Planning Graphics: Small scale project management

Monday, December 5th, 2011


I have been doing a small stone work project in Chapel Hill recently. This is a 3.5 hour drive from home which encourages me to plan the project in greater detail. I can’t run home to grab a chisel I forgot I needed. This graphic shows the way I organized the project for myself on an odd scrap of big paper. I was particularly concerned about the hidden costs of working so far away- forgetting an important tool, not realizing that running the truck is way more costly, etc. The dollar signs represent my costs of doing business (gas, materials, hotel, etc.) I had my specific budget numbers at the bottom of the page. It has worked exceptionally well so far. I did before the bid was finalized to make sure I covered my costs and have used it as a guide since the work started, to make sure I hit milestones and am properly prepared.

Here’s the work so far. Just waiting for the ironwork to be completed.

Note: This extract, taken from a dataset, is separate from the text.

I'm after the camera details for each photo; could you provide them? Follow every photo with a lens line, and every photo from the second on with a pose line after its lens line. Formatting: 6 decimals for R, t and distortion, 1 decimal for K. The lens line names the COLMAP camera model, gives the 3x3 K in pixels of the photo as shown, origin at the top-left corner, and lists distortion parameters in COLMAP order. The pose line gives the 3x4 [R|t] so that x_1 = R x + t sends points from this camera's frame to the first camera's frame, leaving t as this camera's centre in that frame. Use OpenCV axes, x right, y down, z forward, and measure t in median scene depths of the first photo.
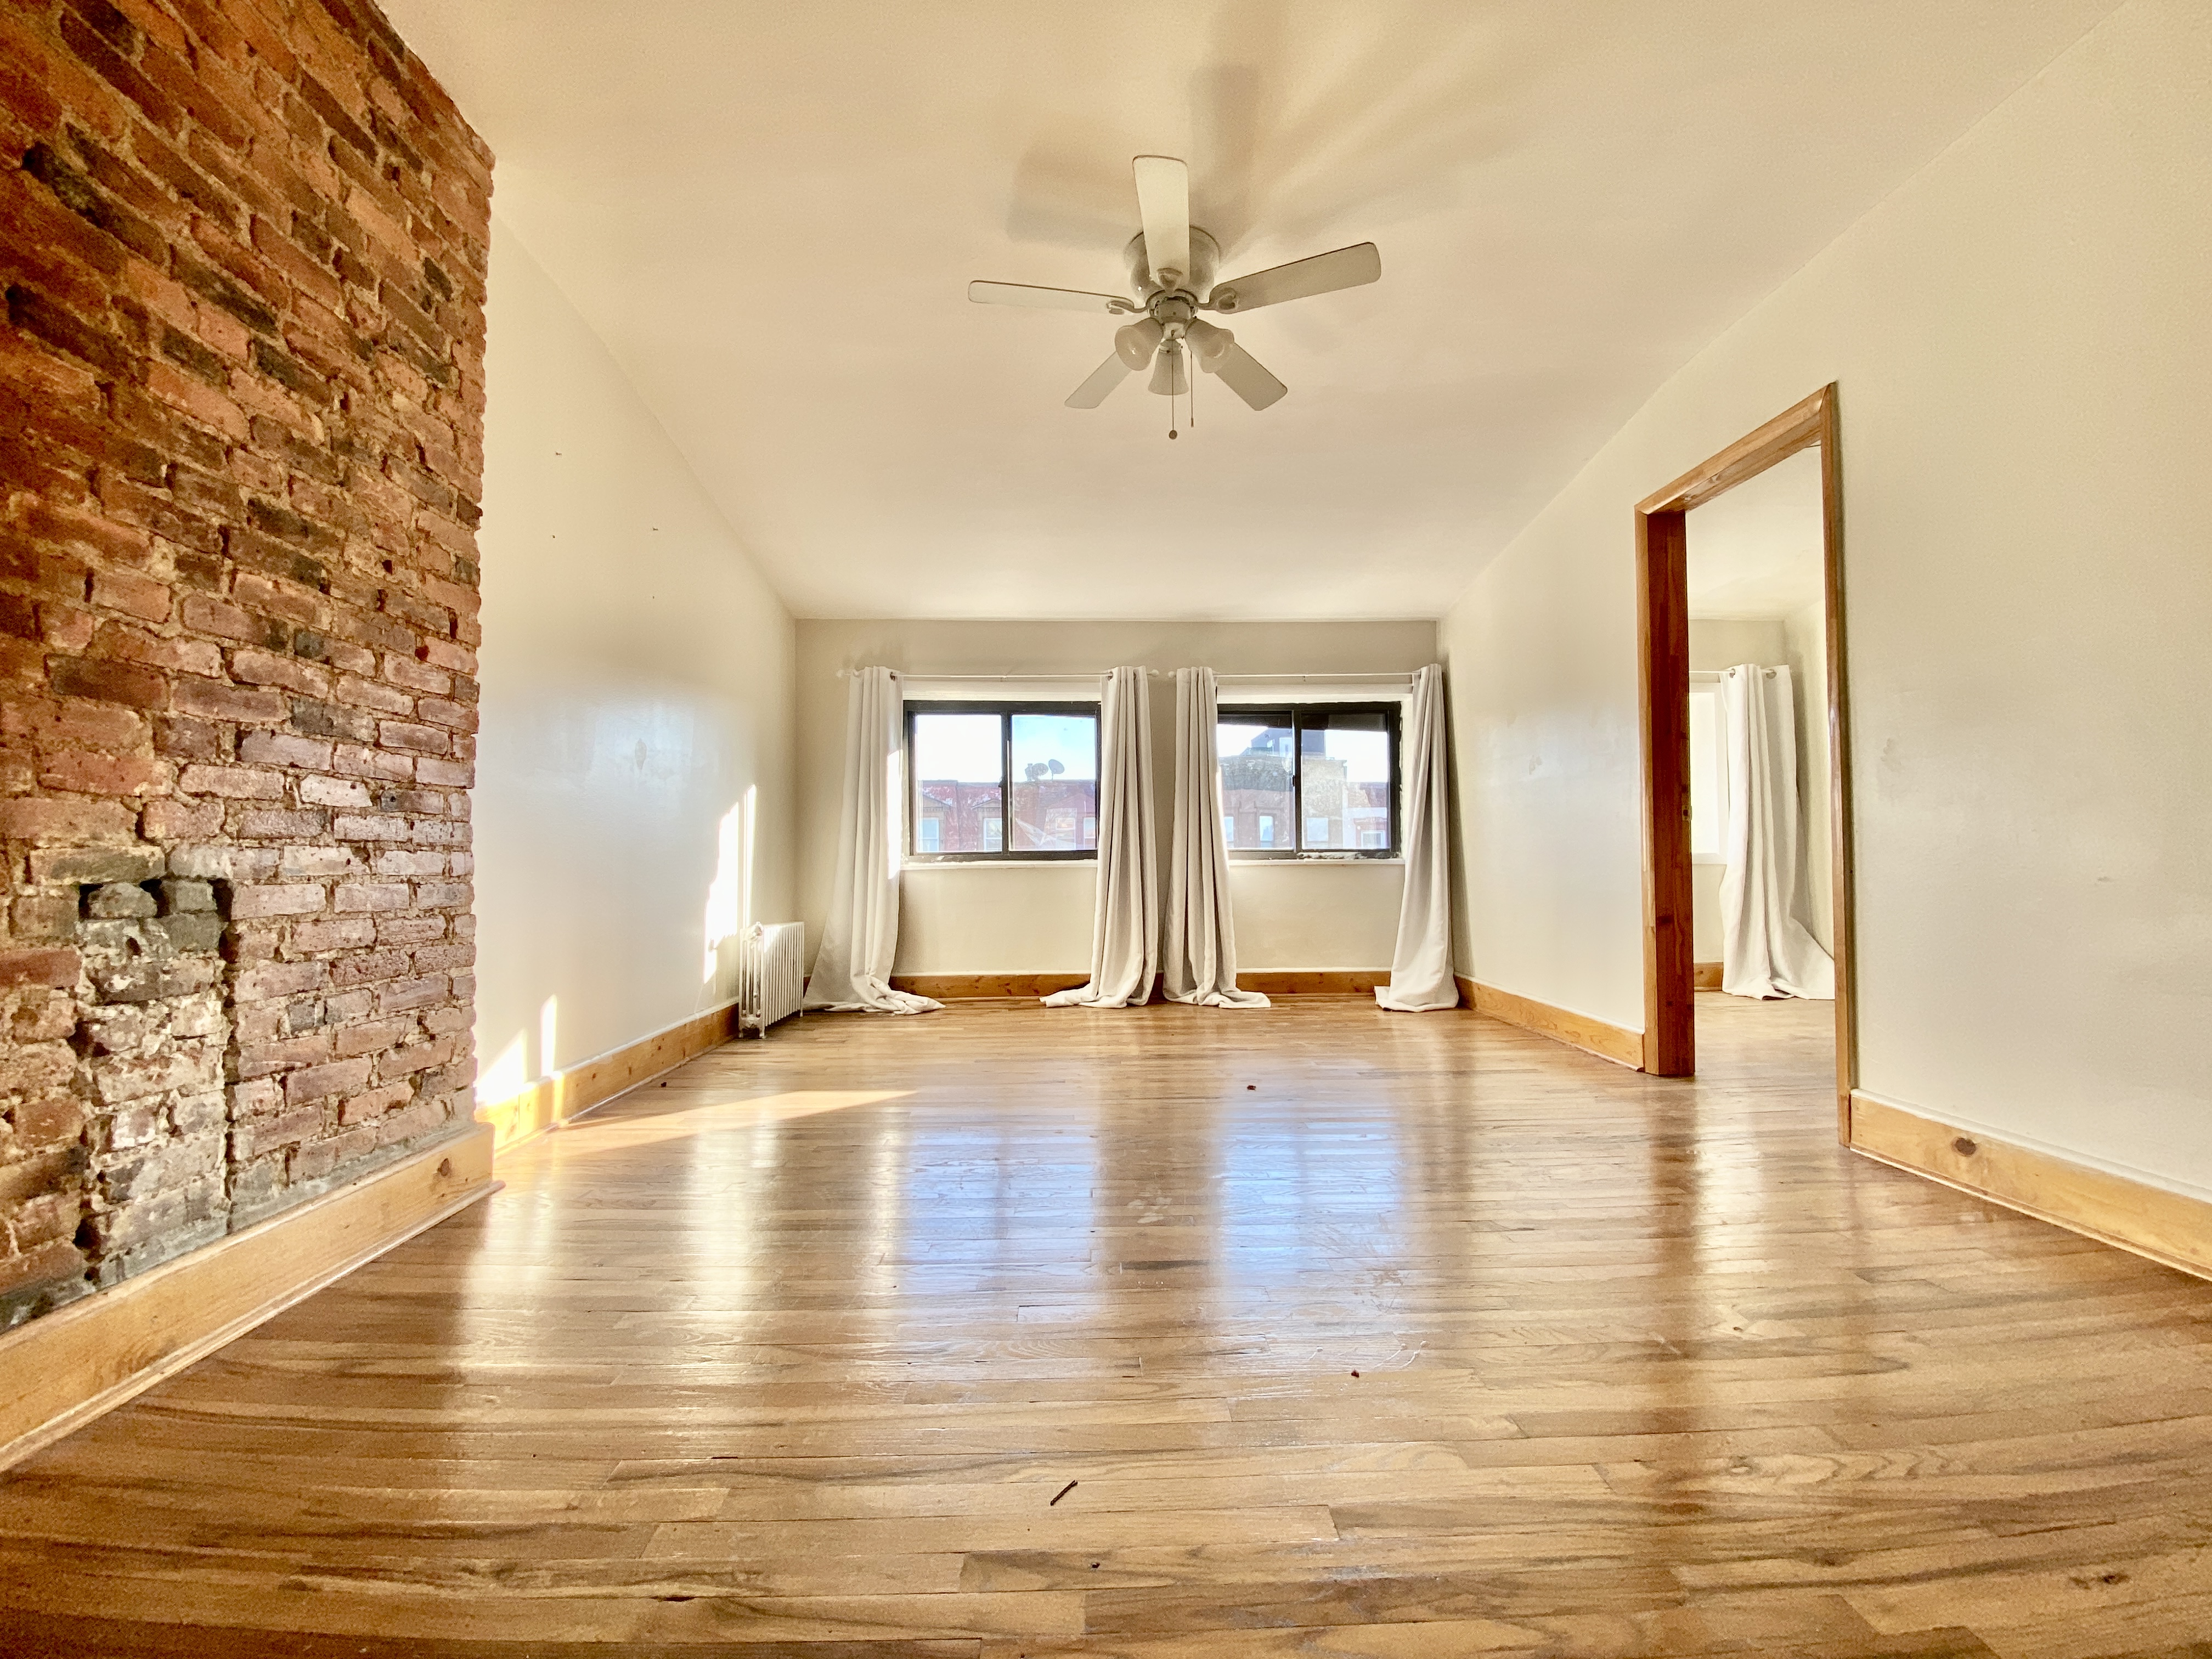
lens RADIAL K [[891.0, 0, 1113.6], [0, 891.0, 834.0], [0, 0, 1]] dist [0.021627, -0.020142]
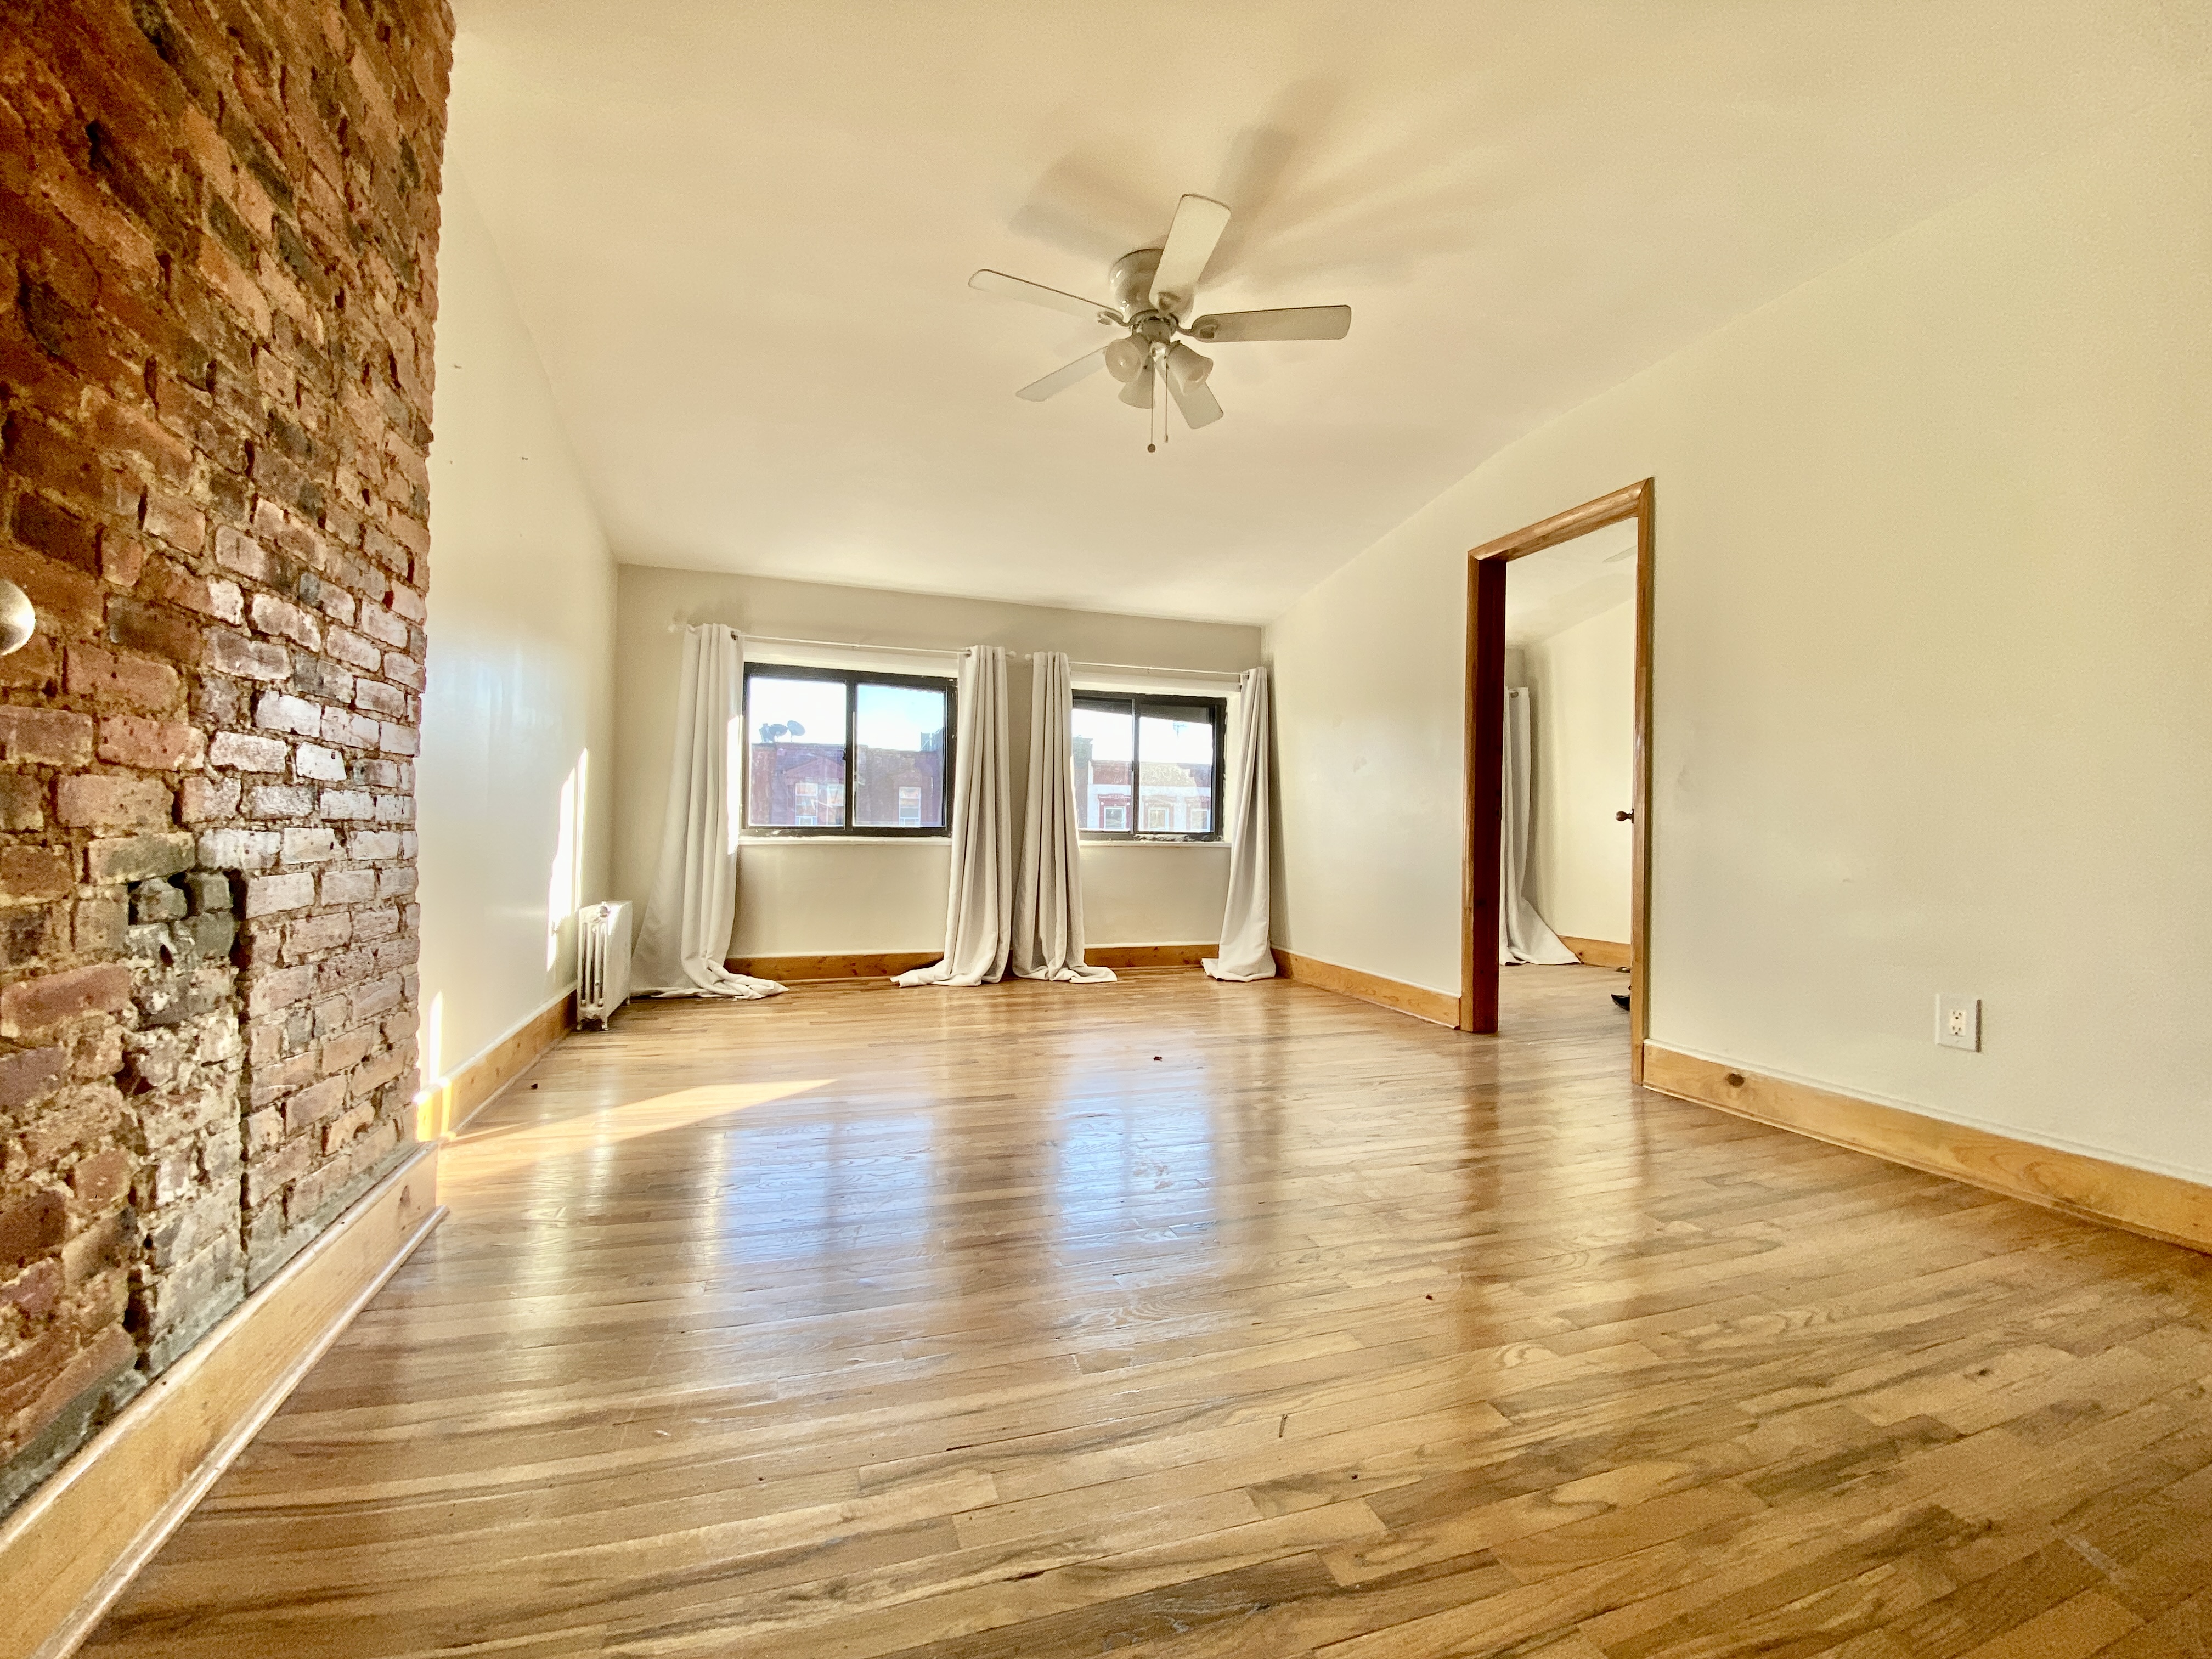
lens RADIAL K [[889.2, 0, 1104.8], [0, 889.2, 818.4], [0, 0, 1]] dist [0.019620, -0.018880]
pose [[0.961412, 0.026680, 0.273817, -0.359945], [-0.030739, 0.999472, 0.010544, -0.024243], [-0.273391, -0.018554, 0.961724, -0.009302]]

Marketing Plan: The Tree House

Friday, November 18th, 2011


A few weeks ago I led a workshop on DIY marketing. I liked the workshop and engagement I got with the group, but I came away from it wondering if I could deepen the impact and increase the likelihood that the strategies I advocate would be used. I decided to pilot a facilitated marketing plan. The structural core is the same as the workshop, but the primary goal is to create a meaningful plan with a business owner and their team. Tanya of The Tree House, a soon-to-open early learning center and cafe in North Asheville allowed me to test the idea with her team. We met this morning for three hours in business space, even now in mid transformation. The graphic above represents our work for the day.
We started with a title and then spent some time detailing the big picture goal- to the right in the graphic. We discussed some of the unknowns, fears and assumptions that might derail the project. I don’t linger in the negative, but I think it’s a powerful tool to recognize the doubts and roadblocks; it strengthens the resolve and helps us to move towards the goal. We discussed the people we wanted to reach with our marketing campaign before taking a short break. After the break we dived into the strategies we would employ to reach those people: media, content, and distribution channels. Names in blue indicate persons responsible for the work. That’s an important aspect of a good plan. Ideas are good; actions are great; people making those actions happen are golden.
I think this model has some real power. People in the group talked about how it made the marketing concrete. Diffuse ideas accumulated over the last few months of planning are becoming real. Just in time too! The Tree House will open within the next few weeks!

Click the image for a larger, more legible version.


Getting Started In Graphic Facilitation: Tools of the Trade

Sunday, September 12th, 2010

This is a list of the basic tools and sources you’ll need to get started graphics and visual organization in your training and facilitation work.

BIG PAPER

Sometimes called banner bond, the perfect paper for graphic wall work comes in rolls. It’s generally best to find it on-line and Dick Blick is my preferred vendor. I prefer the 48″ variety. The weight of the paper (20# and 24#) doesn’t matter much. Heavier stocks are a little bit more durable which can be helpful when reusing graphics.

TAPE

Artist tape is white and can be used to cover up mistakes as well as fasten paper to the wall. It’s sticky enough to do the job but doesn’t damage surfaces. I have been using it exclusively for eight years and never had it take any paint off a wall. It can be expensive in stores but Blick’s prices are very reasonable.

CUTTERS

The Alvin Zippy is absolutely the best paper cutter for this type of work. These are often available at local craft stores.

 

MARKERS

The Grove makes Charters Markers, which are the best markers for facilitation I’ve ever used. I order them by color now, as I primarily use black, blue, green and purple. I have enough red, yellow, orange and brown to last me for years. You might start with full sets and then over time, figure out which ones to order individually. They last a long time and are worth the price. Sharpie makes a set of markers that are okay, but blunt quickly and have some odd colors. Avoid permanent markers and the scented varieties. White board markers often go through the paper.